The authors have also not made the mistake of working through how to approach coursework in explicit detail this time - last time there was a whole section which completely misled a number of centres because by the time the textbook came out, the coursework requirements had been considerably revised. There were particular problems with the Review section of the Oral Portfolio for example, with centres being advised, in the textbook to review research methods, the success and failure of the investigation and conclusions and as an afterthought, the oral presentation. As we all know, the Review was supposed to evaluate ONLY the oral presentation! I was an AS Coursework moderator in the first year so observed, firsthand, the effects of trusting a textbook to be in tune with an Exam Board and a particular specification!
However, the chapter on coursework in this new textbook is rather rambling, with a detailed, philosophical justification of the new coursework approach, which I don't always agree with. It does provide lots of sample source material and ideas for coursework titles and encourages students to practice forming titles and ideas before embarking on their final pieces. It does encourage them to explore the ideas on the course widely. It does not encourage them to evaluate source material - to differentiate between useful and not useful or opinion and fact, in fact the authors explicitly say they are not interested in facts but ideas and opinions.
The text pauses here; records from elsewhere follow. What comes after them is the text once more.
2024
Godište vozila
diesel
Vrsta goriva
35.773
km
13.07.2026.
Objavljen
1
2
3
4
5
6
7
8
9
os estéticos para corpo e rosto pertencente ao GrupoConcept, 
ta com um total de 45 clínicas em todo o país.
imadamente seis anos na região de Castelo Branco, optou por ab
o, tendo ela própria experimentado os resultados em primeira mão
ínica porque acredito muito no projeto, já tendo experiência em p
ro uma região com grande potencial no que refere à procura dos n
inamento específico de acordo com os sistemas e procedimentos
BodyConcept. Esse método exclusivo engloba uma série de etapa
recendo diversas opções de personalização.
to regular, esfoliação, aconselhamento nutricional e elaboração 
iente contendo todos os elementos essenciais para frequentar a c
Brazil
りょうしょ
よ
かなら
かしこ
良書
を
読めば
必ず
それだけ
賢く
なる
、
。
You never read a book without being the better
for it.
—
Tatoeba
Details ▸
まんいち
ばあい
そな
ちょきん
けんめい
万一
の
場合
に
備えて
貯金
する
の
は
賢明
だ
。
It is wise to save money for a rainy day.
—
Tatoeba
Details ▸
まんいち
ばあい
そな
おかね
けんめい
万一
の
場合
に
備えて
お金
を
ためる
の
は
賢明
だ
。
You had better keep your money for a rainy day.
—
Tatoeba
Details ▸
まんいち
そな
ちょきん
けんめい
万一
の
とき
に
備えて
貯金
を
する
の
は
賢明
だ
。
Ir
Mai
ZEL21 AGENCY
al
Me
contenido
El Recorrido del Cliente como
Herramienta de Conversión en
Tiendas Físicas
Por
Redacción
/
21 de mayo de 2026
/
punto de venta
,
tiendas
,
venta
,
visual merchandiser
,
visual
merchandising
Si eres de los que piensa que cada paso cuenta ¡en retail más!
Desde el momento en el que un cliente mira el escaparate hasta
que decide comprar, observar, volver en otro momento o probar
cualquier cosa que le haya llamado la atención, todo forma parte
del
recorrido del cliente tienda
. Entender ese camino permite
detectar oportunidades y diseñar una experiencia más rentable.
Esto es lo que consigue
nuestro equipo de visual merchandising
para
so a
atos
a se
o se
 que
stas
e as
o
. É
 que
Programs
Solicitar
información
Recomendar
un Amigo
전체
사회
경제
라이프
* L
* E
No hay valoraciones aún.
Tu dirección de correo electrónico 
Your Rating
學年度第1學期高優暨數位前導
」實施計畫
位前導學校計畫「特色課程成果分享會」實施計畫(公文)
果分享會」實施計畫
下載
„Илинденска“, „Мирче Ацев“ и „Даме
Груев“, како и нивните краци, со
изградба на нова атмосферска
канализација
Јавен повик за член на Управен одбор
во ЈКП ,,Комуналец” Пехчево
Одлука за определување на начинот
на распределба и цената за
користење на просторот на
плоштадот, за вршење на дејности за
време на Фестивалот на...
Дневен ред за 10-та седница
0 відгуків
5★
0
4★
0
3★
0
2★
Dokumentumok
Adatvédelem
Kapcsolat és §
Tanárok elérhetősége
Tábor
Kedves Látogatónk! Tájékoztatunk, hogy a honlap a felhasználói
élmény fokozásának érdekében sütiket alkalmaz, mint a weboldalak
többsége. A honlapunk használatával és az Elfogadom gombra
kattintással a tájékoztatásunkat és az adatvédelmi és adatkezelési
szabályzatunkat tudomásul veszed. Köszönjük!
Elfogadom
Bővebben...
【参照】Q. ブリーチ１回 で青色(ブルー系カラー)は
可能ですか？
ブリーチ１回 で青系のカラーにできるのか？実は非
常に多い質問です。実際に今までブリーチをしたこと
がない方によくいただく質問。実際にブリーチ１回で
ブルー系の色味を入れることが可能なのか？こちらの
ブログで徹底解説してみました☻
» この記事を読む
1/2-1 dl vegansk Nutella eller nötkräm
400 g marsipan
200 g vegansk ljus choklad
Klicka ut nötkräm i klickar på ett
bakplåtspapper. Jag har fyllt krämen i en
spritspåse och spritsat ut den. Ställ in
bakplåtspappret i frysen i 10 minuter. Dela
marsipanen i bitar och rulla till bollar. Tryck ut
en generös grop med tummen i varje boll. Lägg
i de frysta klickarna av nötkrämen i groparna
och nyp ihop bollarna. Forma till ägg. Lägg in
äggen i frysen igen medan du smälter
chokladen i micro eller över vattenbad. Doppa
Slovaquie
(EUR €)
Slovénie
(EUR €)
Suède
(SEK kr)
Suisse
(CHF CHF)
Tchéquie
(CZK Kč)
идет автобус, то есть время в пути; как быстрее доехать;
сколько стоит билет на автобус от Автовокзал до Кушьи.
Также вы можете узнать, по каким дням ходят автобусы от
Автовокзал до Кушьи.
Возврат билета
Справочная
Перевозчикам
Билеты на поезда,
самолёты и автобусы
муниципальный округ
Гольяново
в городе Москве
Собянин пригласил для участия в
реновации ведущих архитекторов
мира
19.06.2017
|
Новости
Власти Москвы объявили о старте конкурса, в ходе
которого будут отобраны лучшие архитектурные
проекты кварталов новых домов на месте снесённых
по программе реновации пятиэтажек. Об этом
There is also a chapter on the coursework topics - Good/Bad Taste, `Speak that I might see you': Idiolect, "The Writing on the Wall", "The Songs that saved my life" etc. This chapter will certainly get you started with some ideas but you will want to develop your own stimulus materials and encourage students to share what they find on these topics.
All in all, if I was starting the new AS Communication and Culture specification this September, for the first time, I think I would invest in a copy of this textbook for each of my students. At £18.99 it is not cheap but if it is the only textbook you are going to use, it's probably worth it. If, like me, you are an old hand, your department already has loads of copies of the old favourites (Between Ourselves etc) especially if you are a large centre with more than 30 students at AS Level, you may just want to invest in a class set of this new textbook, so that you can use the new sections on culture and the coursework topics. The same advice if you were a new centre in 2000 and bought the old "AS Communication Studies: An Essential Guide" - buy a class set of this new one but do warn your students about the out-of-date section on coursework in their old copies. I guess as the old cliché says, "The proof of the pudding will be in the eating"!